At the demonstration, members of this student group were dressed up in black military uniforms, carrying fake automatic rifles and making a “Nazi-like” salute, according to a statement by Brandeis University. In his reaction to these events, chairman of Al-Quds University Sari Nusseibeh labelled the demonstration “a mock military display,” stressing the university’s paramount “values of freedom, democracy and pluralism.” In an interview with The Times of Israel, Nusseibeh said to condemn the demonstration.
According to Awwad, this demonstration should be seen as part of “a play, depicting the daily reality of the occupation.” He denies that the student group had the intention of doing a Nazi-salute. “Yes, they raised their arms, but it’s not related to Hitler, Nazism or fascism at all.”
Fahdi Shawaheen, chairman of the Al-Quds Student Council, adds that every major Palestinian political faction is represented at Al-Quds. “Hamas, Fatah, the Palestine National Initiative, each one of them has a student group represented at the university. It’s part of the policy of the university to assure the freedom of speech of every group, including Islamic Jihad.”

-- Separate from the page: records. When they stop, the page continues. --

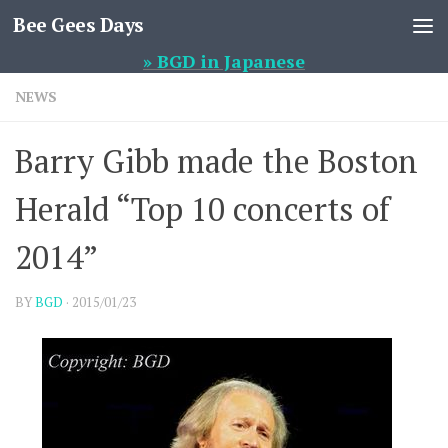
Bee Gees Days
Skip to content
» BGD in Japanese
NEWS
Barry Gibb made the Boston
Herald “Top 10 concerts of
2014”
BY
BGD
·
2015/01/23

According to student Huthife Jammus, the Islamic Jihad student group is not that big at the University. “We only know four members, the rest of them are always masked during their activities,” he said.
International partners
Following the demonstration and the commotion it caused, Brandeis University, one of the academic partners of Al-Quds, decided to suspend the partnership. But Awwad is convinced that the partnership will be re-established in the coming weeks or months. Talks between the two universities are currently under way.
It’s worth noting that in November of last year Brandeis decided to suspend the partnership because of a demonstration by a student group, but that after the violent raid on 22 January Brandeis University President Frederick Lawrence believed that “reacting to events by issuing statements in the public media or setting a timeline for a decision about the relationship would not serve a useful purpose.”
After the January raid, three Brandeis professors did express their concern about “the personal security” of students and staff at Al-Quds. Also, President of Bard College Leon Botstein said in a letter published on the Al-Quds University website on 29 January, that the raid was “unacceptable.”
“The University must be a place where teaching, learning, a free expression can take place without fear of military action.”


Bard College is Al-Quds University’s main foreign partner.